Postby kurt_w » Mon Aug 08, 2011 2:35 pm

Surely I'm not the only one amused by the headlines this afternoon:

Treasury yields drop most since May 2009
S&P’s downgrade of U.S. debt raises appeal of safe-haven assets

By Deborah Levine and William L. Watts, MarketWatch

NEW YORK (MarketWatch) — Treasury prices rose on Monday, pushing 10-year yields down the most since May 2009, as investors pulled funds out of stocks and most commodities and sought the liquidity and traditional safe-haven status of the U.S. debt market after the country’s credit rating was downgraded.


Translation: After a major credit rating agency declared that US debt is no longer as safe an investment as it was last week ... investors rushed to buy US debt.

What a bizarre situation we find ourselves in. Given all the veto points in our system of government, it's not possible to run the country without at least a modicum of bipartisan consensus or at least compromise. But one of the two major political parties has turned pathological.

This is what the S&P thing was all about. What S&P was really trying to say is "You fucking radicals who have taken over the GOP are endangering the 230-year-old system on which our nation's wealth has been built." But S&P isn't allowed to say that. So they do this coy downgrade.

And Wall Street responds by buying US Treasuries, which would make no sense if you believed that the downgrade was an actual sign of no confidence in US debt ... but makes perfect sense as long as you understand the downgrade as a vote of no confidence in the economic prospects for a society whose government is being held hostage by teabaggers.

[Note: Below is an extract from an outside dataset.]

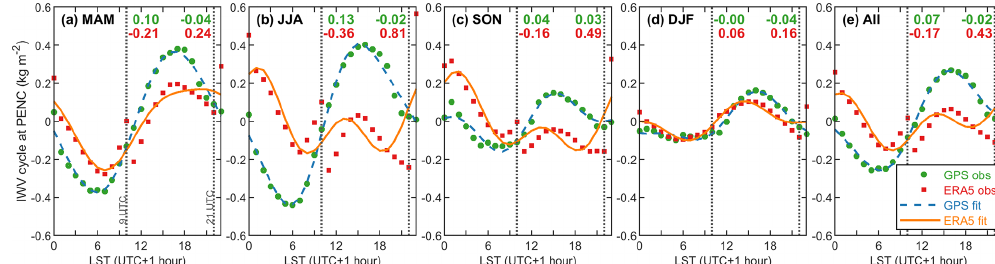
Figure 9. Similar to Fig. 8 but for the seasonal-averaged and all-time-averaged diurnal IWV cycles at station PENC. The green and red numbers are the IWV shifts from ERA5 and GPS, respectively. The numbers on the left and right are the IWV shifts from 09:00 to 10:00UTC and from 21:00 to 22:00UTC,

The world is virtually rushing to buy US debt because nothing else seems safe. We should be spending more and putting people to work now. But that's not going to happen because of our political gridlock. So ... no economic growth, continued high unemployment, and further immiseration for the country as a whole.

How do you fix a broken political system ... without breaking it further? Particularly when large swaths of the population have only a vague sense that it's broken, without understanding how or why?